Macy’s, Inc. (NYSE:M) shares are up more than 14.85% this year and recently decreased -1.26% or -$0.37 to settle at $28.93. Expedia, Inc. (NASDAQ:EXPE), on the other hand, is down -7.90% year to date as of 03/20/2018. It currently trades at $110.31 and has returned 0.71% during the past week.
Macy’s, Inc. (NYSE:M) and Expedia, Inc. (NASDAQ:EXPE) are the two most active stocks in the market based on today’s trading volumes. To determine if one is a better investment than the other, we will compare the two companies’ growth, profitability, risk, return, and valuation characteristics, as well as their analyst ratings and sentiment signals.
Companies that can consistently grow earnings at a high compound rate usually have the greatest potential to create value for shareholders in the long-run. Analysts expect M to grow earnings at a 18.64% annual rate over the next 5 years. Comparatively, EXPE is expected to grow at a 15.20% annual rate. All else equal, M’s higher growth rate would imply a greater potential for capital appreciation.
Profitability and Returns
Growth doesn’t mean much if it comes at the cost of weak profitability. To adjust for differences in capital structure we’ll use EBITDA margin and Return on Investment (ROI) as measures of profitability and return. , compared to an EBITDA margin of 14.79% for Expedia, Inc. (EXPE). M’s ROI is 8.70% while EXPE has a ROI of 6.40%. The interpretation is that M’s business generates a higher return on investment than EXPE’s.
Earnings don’t always accurately reflect the amount of cash that a company brings in. M’s free cash flow (“FCF”) per share for the trailing twelve months was +4.27. Comparatively, EXPE’s free cash flow per share was -2.26. On a percent-of-sales basis, M’s free cash flow was 5.24% while EXPE converted -3.41% of its revenues into cash flow. This means that, for a given level of sales, M is able to generate more free cash flow for investors.

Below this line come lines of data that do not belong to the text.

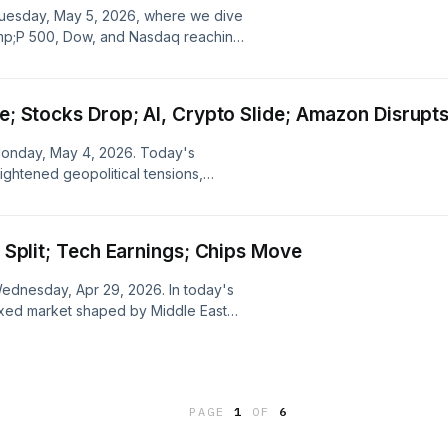
r Tuesday, May 5, 2026, where we dive
amp;P 500, Dow, and Nasdaq reaching
g geopolitical tensions, impressive
ongoing impact of the Iran conflict
ke; Stocks Drop; AI, Crypto Slide; Amazon Disrupt
 Monday, May 4, 2026. Today's
ghtened geopolitical tensions,
Technology, and Coinbase, while
d challenges from Amazon's latest
d Split; Tech Earnings; Chips Move
 Wednesday, Apr 29, 2026. In today's
ixed market shaped by Middle East
tal tech earnings, highlighting major
assessing the broader economic
PAGE
1
OF
6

Liquidity and Financial Risk
Liquidity and leverage ratios measure a company’s ability to meet short-term obligations and longer-term debts. M has a current ratio of 1.30 compared to 0.70 for EXPE. This means that M can more easily cover its most immediate liabilities over the next twelve months. M’s debt-to-equity ratio is 1.49 versus a D/E of 0.94 for EXPE. M is therefore the more solvent of the two companies, and has lower financial risk.
M trades at a forward P/E of 8.99, a P/B of 2.09, and a P/S of 0.35, compared to a forward P/E of 19.66, a P/B of 3.71, and a P/S of 1.65 for EXPE. M is the cheaper of the two stocks on an earnings, book value and sales basis. Given that earnings are what matter most to investors, analysts tend to place a greater weight on the P/E.

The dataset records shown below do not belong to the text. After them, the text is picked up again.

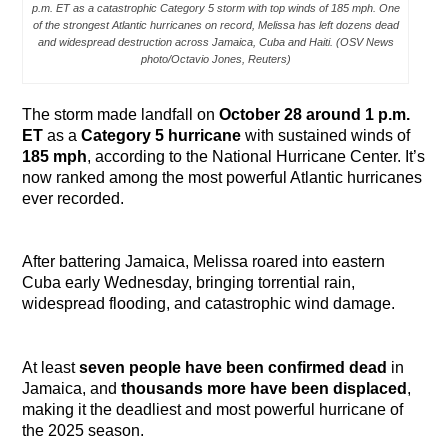
p.m. ET as a catastrophic Category 5 storm with top winds of 185 mph. One
of the strongest Atlantic hurricanes on record, Melissa has left dozens dead
and widespread destruction across Jamaica, Cuba and Haiti. (OSV News
photo/Octavio Jones, Reuters)
The storm made landfall on
October 28 around 1 p.m.
ET
as a
Category 5 hurricane
with sustained winds of
185 mph
, according to the National Hurricane Center. It’s
now ranked among the most powerful Atlantic hurricanes
ever recorded.
After battering Jamaica, Melissa roared into eastern
Cuba early Wednesday, bringing torrential rain,
widespread flooding, and catastrophic wind damage.
At least
seven people have been confirmed dead
in
Jamaica, and
thousands more have been displaced
,
making it the deadliest and most powerful hurricane of
the 2025 season.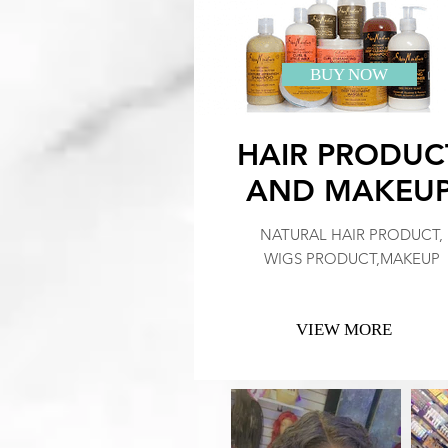
BUY NOW
HAIR PRODUC
AND MAKEU
NATURAL HAIR PRODUCT,
WIGS PRODUCT,MAKEUP
VIEW MORE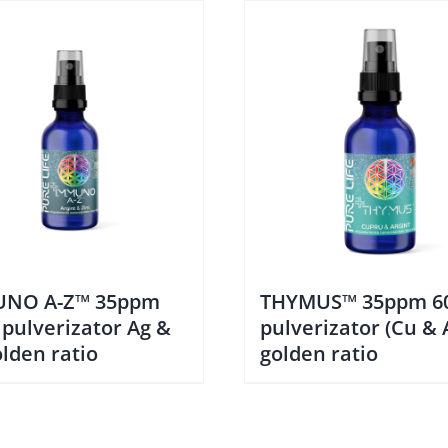
NO A-Z™ 35ppm
THYMUS™ 35ppm 6
 pulverizator Ag &
pulverizator (Cu & 
lden ratio
golden ratio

Analyst Price Targets and Opinions
When investing it’s crucial to distinguish between price and value. As Warren Buffet said, “price is what you pay, value is what you get”. M is currently priced at a -2.63% to its one-year price target of 29.71. Comparatively, EXPE is -17.59% relative to its price target of 133.85. This suggests that EXPE is the better investment over the next year.
The average investment recommendation on a scale of 1 to 5 (1 being a strong buy, 3 a hold, and 5 a sell) is 2.80 for M and 2.10 for EXPE, which implies that analysts are more bullish on the outlook for M.
Risk and Volatility
Beta is an important measure that gives investors a sense of the market risk associated with a particular stock. A beta above 1 signals above average market risk, while a beta below 1 implies below average volatility. M has a beta of 0.79 and EXPE’s beta is 1.11. M’s shares are therefore the less volatile of the two stocks.
Insider Activity and Investor Sentiment
Comparing the number of shares sold short to the float is a method analysts often use to get a reading on investor sentiment. M has a short ratio of 3.82 compared to a short interest of 3.69 for EXPE. This implies that the market is currently less bearish on the outlook for EXPE.
Macy’s, Inc. (NYSE:M) beats Expedia, Inc. (NASDAQ:EXPE) on a total of 9 of the 14 factors compared between the two stocks. M is growing fastly, generates a higher return on investment, has higher cash flow per share, has a higher cash conversion rate and higher liquidity. In terms of valuation, M is the cheaper of the two stocks on an earnings, book value and sales basis, Finally, FLEX has better sentiment signals based on short interest.